Exercise instructions
Quote exactly the lines spanning from the top of the data below to the line that contains "mod apk is that you can enjoy the", including both.

[Transcribed page contents]

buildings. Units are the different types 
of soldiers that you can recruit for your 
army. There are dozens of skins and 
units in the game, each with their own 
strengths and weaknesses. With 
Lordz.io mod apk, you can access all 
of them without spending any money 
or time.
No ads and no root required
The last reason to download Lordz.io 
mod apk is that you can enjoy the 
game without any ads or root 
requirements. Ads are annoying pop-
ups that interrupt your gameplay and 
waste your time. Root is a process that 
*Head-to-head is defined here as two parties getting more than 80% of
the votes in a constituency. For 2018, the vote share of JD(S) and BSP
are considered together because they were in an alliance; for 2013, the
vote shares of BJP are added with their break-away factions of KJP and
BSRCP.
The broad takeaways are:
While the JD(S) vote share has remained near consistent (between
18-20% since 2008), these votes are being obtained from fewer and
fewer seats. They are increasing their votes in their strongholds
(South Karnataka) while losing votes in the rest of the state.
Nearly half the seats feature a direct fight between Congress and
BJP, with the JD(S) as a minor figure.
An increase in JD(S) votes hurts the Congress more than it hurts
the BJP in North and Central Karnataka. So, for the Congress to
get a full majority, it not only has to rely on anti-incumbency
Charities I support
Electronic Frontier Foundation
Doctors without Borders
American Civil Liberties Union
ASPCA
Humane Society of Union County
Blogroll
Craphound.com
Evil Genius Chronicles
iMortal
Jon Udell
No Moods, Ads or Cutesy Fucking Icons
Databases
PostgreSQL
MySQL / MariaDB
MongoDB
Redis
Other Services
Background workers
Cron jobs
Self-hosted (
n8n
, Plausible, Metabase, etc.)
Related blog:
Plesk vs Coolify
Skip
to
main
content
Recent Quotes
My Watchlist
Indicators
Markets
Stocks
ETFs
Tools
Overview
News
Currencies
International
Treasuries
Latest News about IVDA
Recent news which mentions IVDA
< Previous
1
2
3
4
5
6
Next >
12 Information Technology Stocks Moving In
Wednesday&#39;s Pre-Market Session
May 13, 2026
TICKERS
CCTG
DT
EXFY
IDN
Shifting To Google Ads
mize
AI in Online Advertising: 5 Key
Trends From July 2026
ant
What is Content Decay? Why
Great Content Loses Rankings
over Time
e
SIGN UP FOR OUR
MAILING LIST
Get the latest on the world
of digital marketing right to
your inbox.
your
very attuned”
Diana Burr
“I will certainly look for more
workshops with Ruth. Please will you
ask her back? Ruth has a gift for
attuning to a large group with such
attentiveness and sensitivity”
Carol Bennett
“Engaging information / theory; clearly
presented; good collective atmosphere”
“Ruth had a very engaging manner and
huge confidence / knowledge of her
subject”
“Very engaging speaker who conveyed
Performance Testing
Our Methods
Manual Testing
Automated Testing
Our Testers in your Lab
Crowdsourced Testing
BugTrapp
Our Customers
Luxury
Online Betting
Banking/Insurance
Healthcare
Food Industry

Completed task
buildings. Units are the different types 
of soldiers that you can recruit for your 
army. There are dozens of skins and 
units in the game, each with their own 
strengths and weaknesses. With 
Lordz.io mod apk, you can access all 
of them without spending any money 
or time.
No ads and no root required
The last reason to download Lordz.io 
mod apk is that you can enjoy the 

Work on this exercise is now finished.